GOAL
Convert each line of the entries below into a Markdown table with the columns Row and Line, numbering the rows and skipping blank lines. Leave the pictures out of the table.
[Start DATA PROVIDED]
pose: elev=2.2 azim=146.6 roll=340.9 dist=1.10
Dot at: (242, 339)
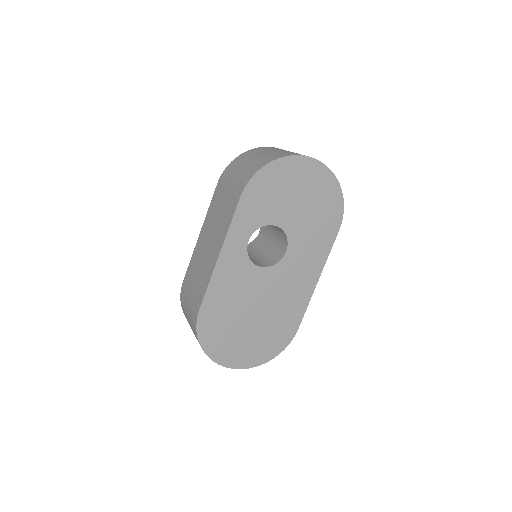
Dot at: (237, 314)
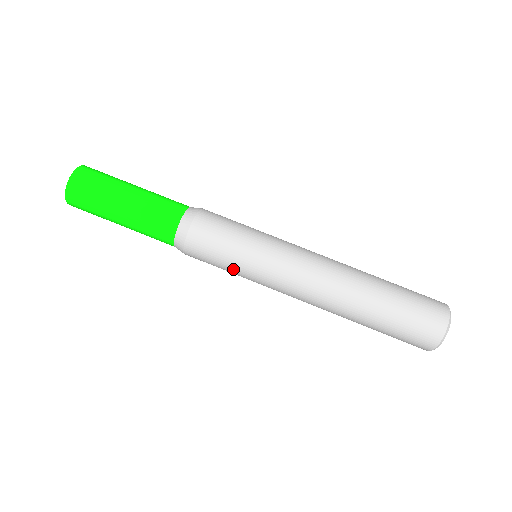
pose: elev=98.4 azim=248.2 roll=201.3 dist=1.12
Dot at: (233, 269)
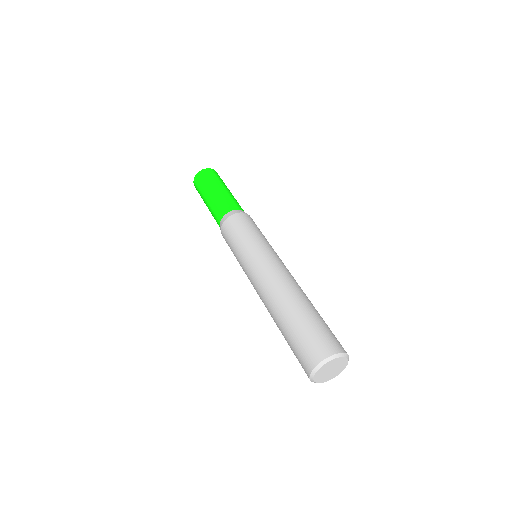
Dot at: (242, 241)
[End DATA PROVIDED]
RESULT OF THIS EXERCISE
| Row | Line |
|---|---|
| 1 | pose: elev=2.2 azim=146.6 roll=340.9 dist=1.10 |
| 2 | Dot at: (242, 339) |
| 3 | Dot at: (237, 314) |
| 4 | pose: elev=98.4 azim=248.2 roll=201.3 dist=1.12 |
| 5 | Dot at: (233, 269) |
| 6 | Dot at: (242, 241) |